**Required work:** Revise the listing below by changing "bounding box" to "enclosing box" and leaving everything else untouched. Omit the pictures from your answer.

Data lines:
● ● ● ●

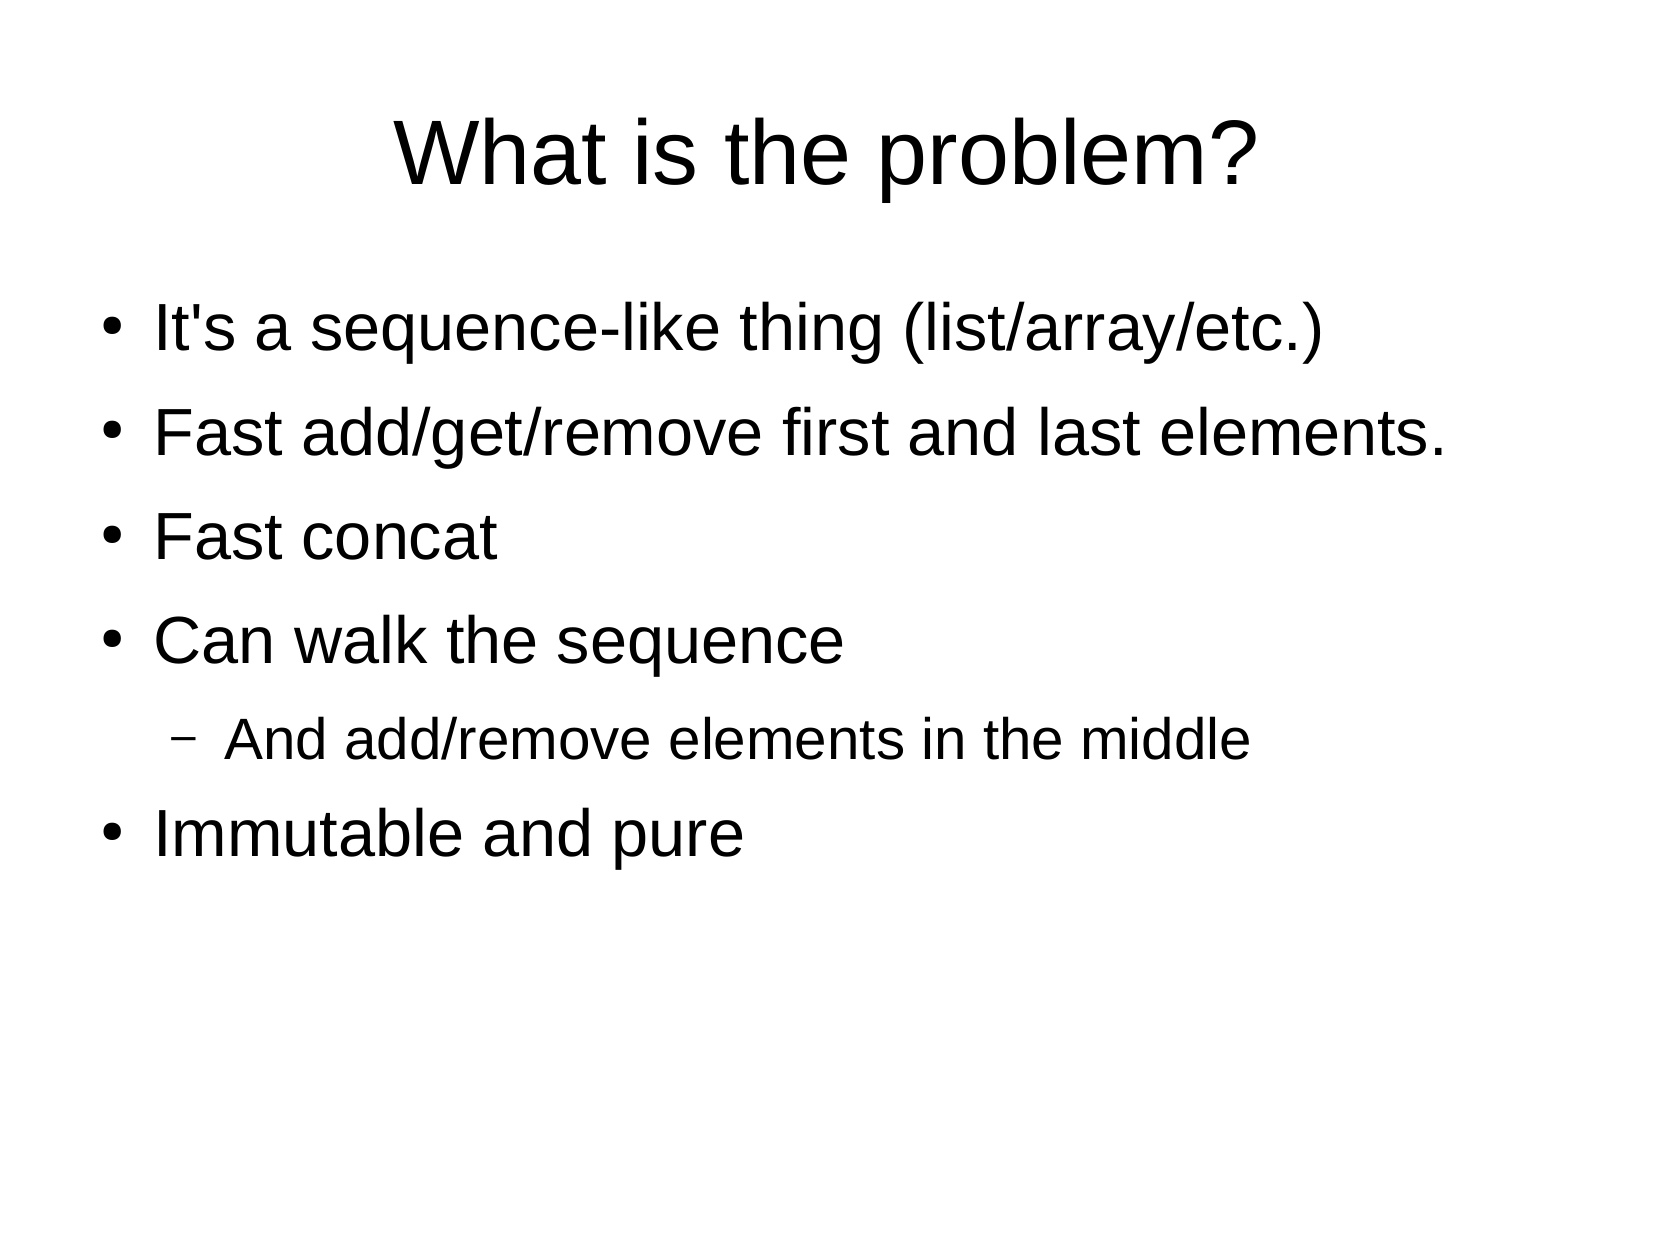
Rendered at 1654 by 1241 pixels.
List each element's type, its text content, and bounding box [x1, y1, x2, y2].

title What is the problem? [82, 49, 1571, 257]
list It's a sequence-like thing (list/array/etc.) Fast add/get/remove first and last elements. Fast concat Can walk the sequence And add/remove elements in the middle Immutable and pure [82, 290, 1571, 1010]
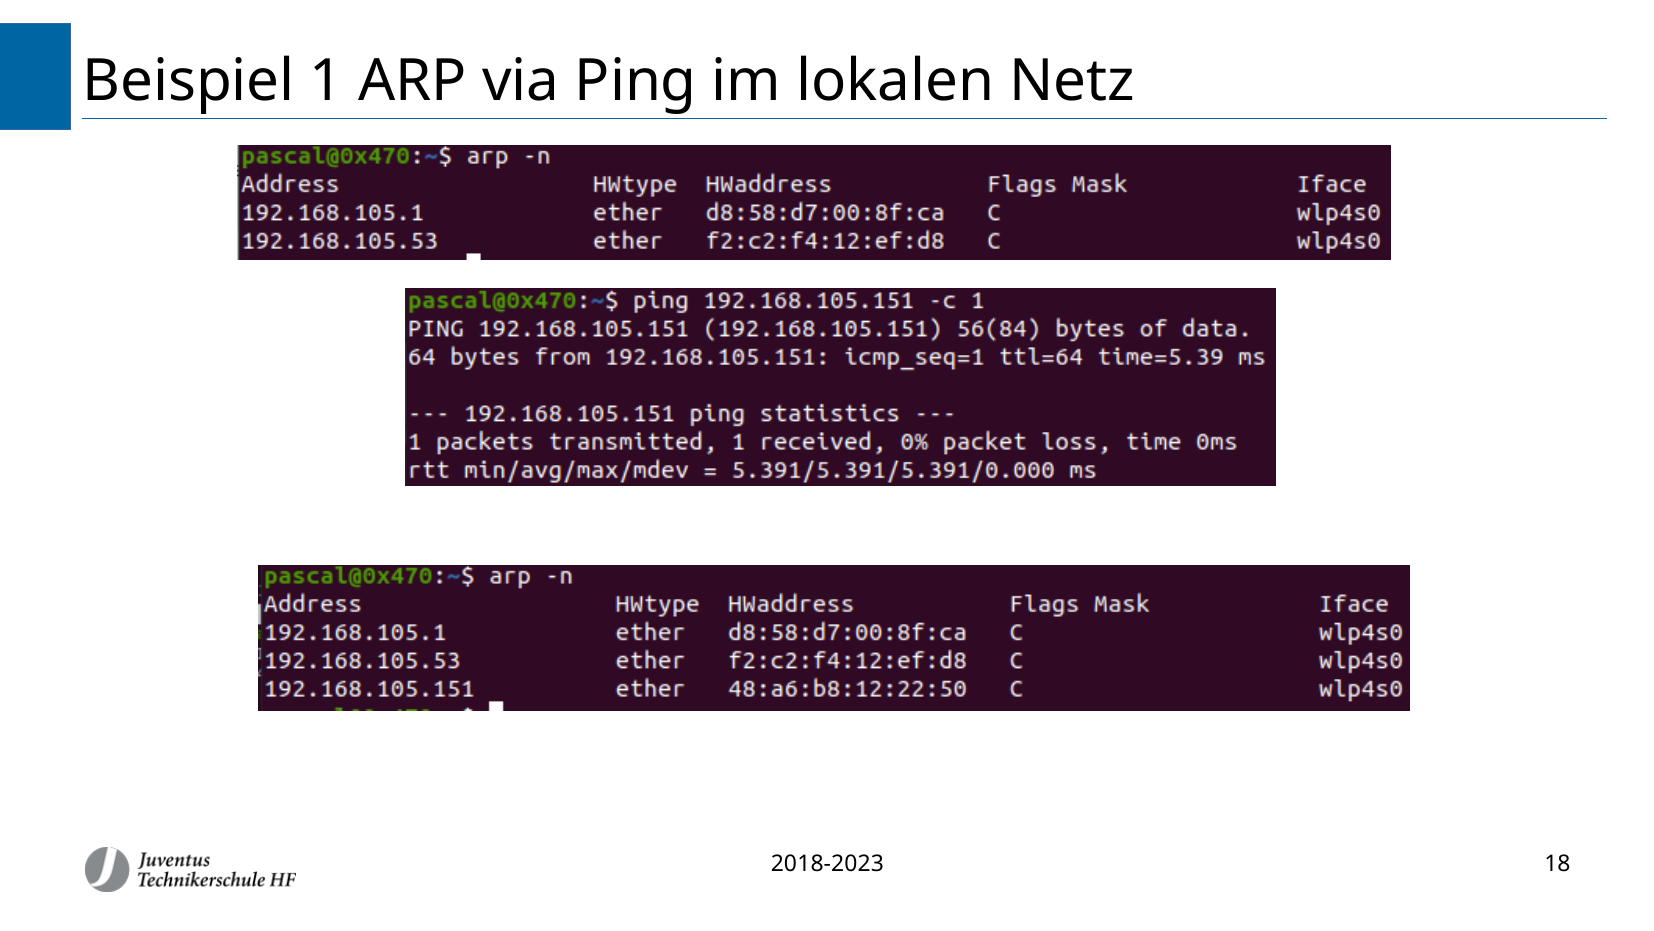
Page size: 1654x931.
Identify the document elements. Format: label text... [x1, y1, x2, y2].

picture [405, 288, 1276, 486]
picture [85, 847, 296, 892]
picture [258, 565, 1410, 711]
title Beispiel 1 ARP via Ping im lokalen Netz [82, 37, 1571, 119]
picture [237, 145, 1391, 260]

● ● ● ●

**Solution:**
Rendered at 1654 by 1241 pixels.
List each element's type, its text content, and enclosing box [x1, y1, x2, y2].

title What is the problem? [82, 49, 1571, 257]
list It's a sequence-like thing (list/array/etc.) Fast add/get/remove first and last elements. Fast concat Can walk the sequence And add/remove elements in the middle Immutable and pure [82, 290, 1571, 1010]
Page size: 1654x931.
Identify the document elements. Format: label text... [x1, y1, x2, y2].

picture [405, 288, 1276, 486]
picture [85, 847, 296, 892]
picture [258, 565, 1410, 711]
title Beispiel 1 ARP via Ping im lokalen Netz [82, 37, 1571, 119]
picture [237, 145, 1391, 260]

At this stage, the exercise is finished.